Consigne
Renvoie à l'identique chaque ligne de tout le matériel, en laissant les images hors de ta réponse.

Données de l'exercice
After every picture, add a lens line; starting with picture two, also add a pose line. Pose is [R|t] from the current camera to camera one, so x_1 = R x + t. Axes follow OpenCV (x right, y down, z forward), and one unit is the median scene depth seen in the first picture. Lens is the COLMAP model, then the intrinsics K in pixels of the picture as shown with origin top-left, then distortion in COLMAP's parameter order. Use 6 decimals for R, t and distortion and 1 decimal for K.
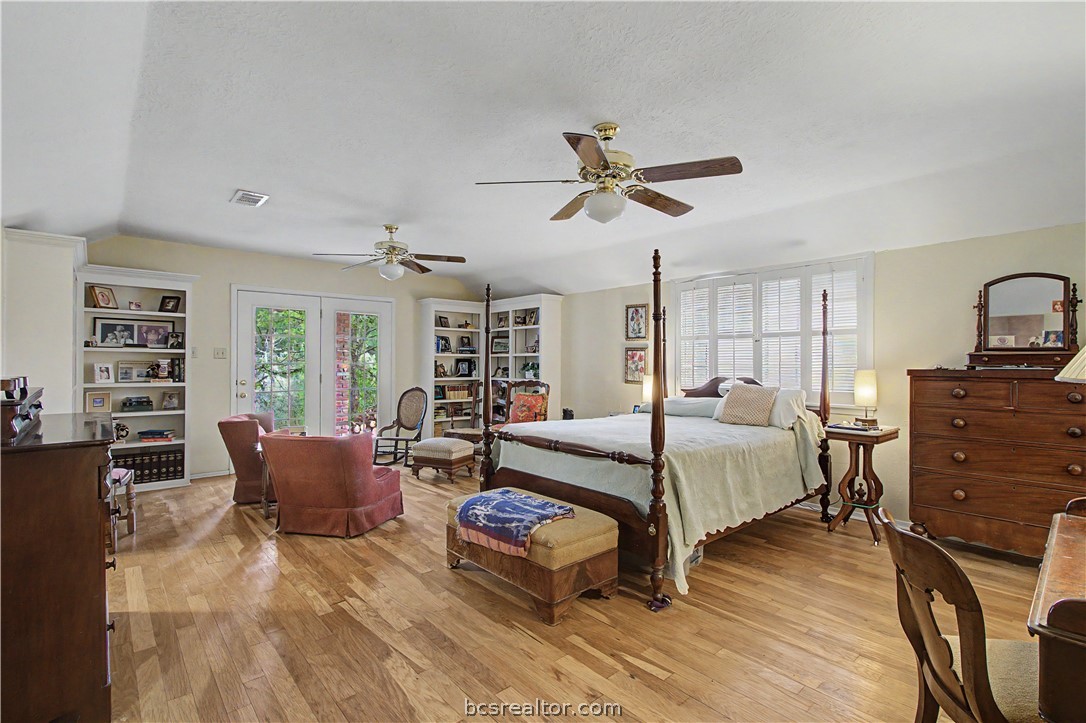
lens RADIAL K [[506.9, 0, 543.8], [0, 506.9, 362.4], [0, 0, 1]] dist [-0.013062, 0.000938]
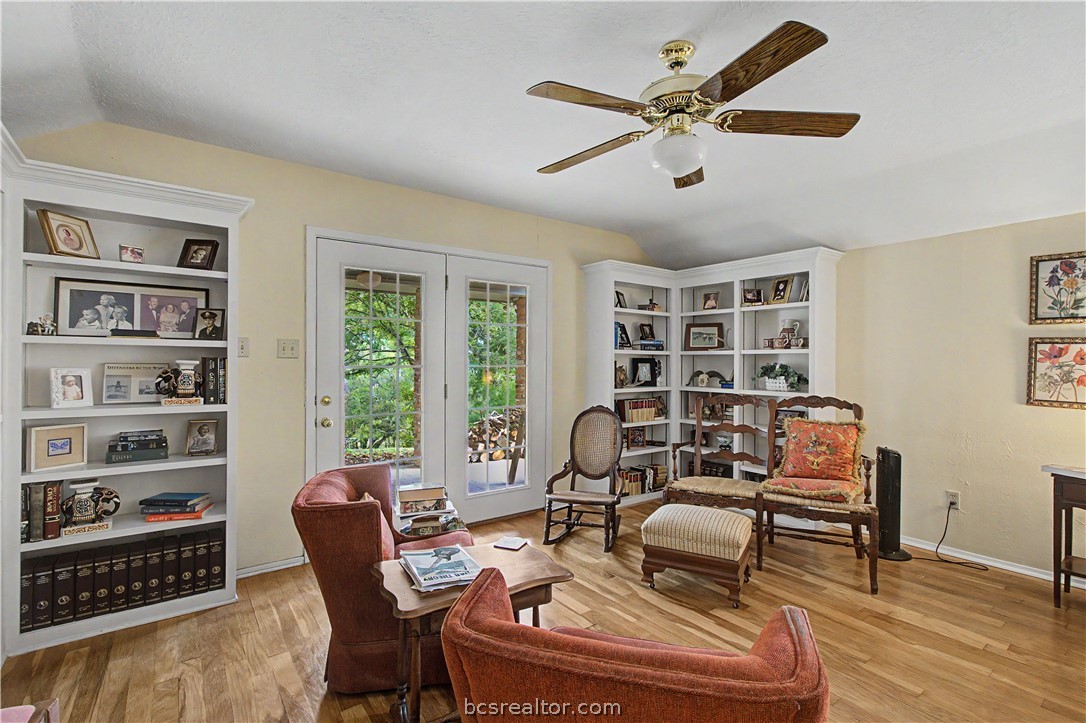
lens RADIAL K [[506.9, 0, 543.9], [0, 506.9, 361.2], [0, 0, 1]] dist [-0.013062, 0.000938]
pose [[0.996804, 0.000733, -0.079879, -0.336525], [-0.000679, 1.000000, 0.000698, -0.005133], [0.079880, -0.000641, 0.996804, 0.495927]]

Exercice corrigé
After every picture, add a lens line; starting with picture two, also add a pose line. Pose is [R|t] from the current camera to camera one, so x_1 = R x + t. Axes follow OpenCV (x right, y down, z forward), and one unit is the median scene depth seen in the first picture. Lens is the COLMAP model, then the intrinsics K in pixels of the picture as shown with origin top-left, then distortion in COLMAP's parameter order. Use 6 decimals for R, t and distortion and 1 decimal for K.
lens RADIAL K [[506.9, 0, 543.8], [0, 506.9, 362.4], [0, 0, 1]] dist [-0.013062, 0.000938]
lens RADIAL K [[506.9, 0, 543.9], [0, 506.9, 361.2], [0, 0, 1]] dist [-0.013062, 0.000938]
pose [[0.996804, 0.000733, -0.079879, -0.336525], [-0.000679, 1.000000, 0.000698, -0.005133], [0.079880, -0.000641, 0.996804, 0.495927]]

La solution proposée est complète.